• [About this exercise] What you return should match the listing exactly, minus its images.

• [Material for this exercise]

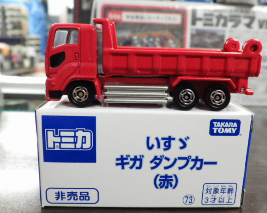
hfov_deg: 50.2
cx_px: 143
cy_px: 106
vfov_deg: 41.2
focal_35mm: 36
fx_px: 284
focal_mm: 6.2
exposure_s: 1/30
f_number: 3.4
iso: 800
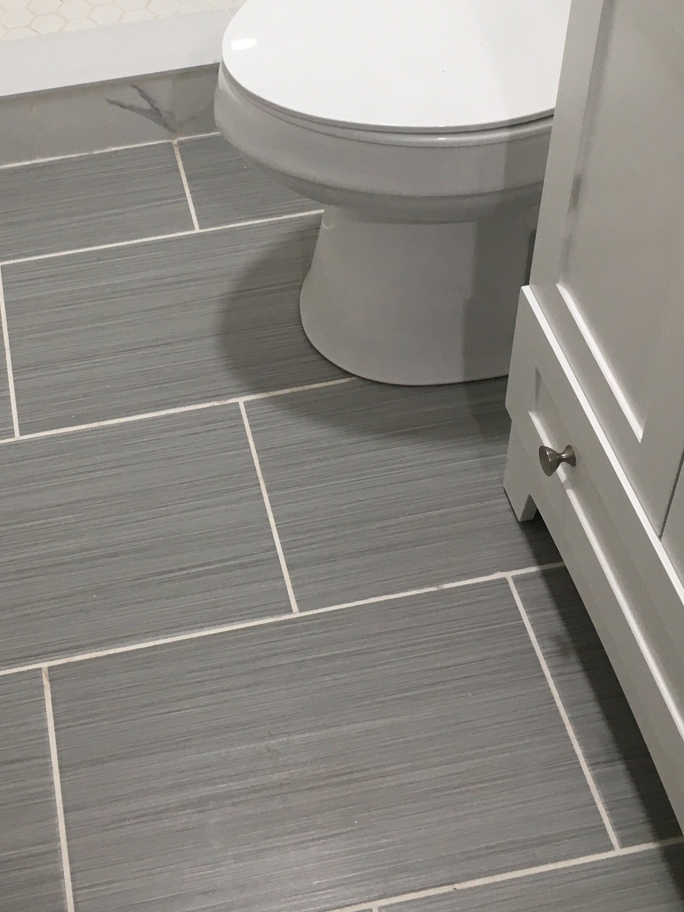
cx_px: 215
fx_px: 1423
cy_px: 244
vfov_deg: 34.9
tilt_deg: -43.6
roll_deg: +4.4
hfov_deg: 26.8
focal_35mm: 54
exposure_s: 1/30
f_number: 2.2
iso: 50
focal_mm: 4.15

• [Solution]
hfov_deg: 50.2
cx_px: 143
cy_px: 106
vfov_deg: 41.2
focal_35mm: 36
fx_px: 284
focal_mm: 6.2
exposure_s: 1/30
f_number: 3.4
iso: 800
cx_px: 215
fx_px: 1423
cy_px: 244
vfov_deg: 34.9
tilt_deg: -43.6
roll_deg: +4.4
hfov_deg: 26.8
focal_35mm: 54
exposure_s: 1/30
f_number: 2.2
iso: 50
focal_mm: 4.15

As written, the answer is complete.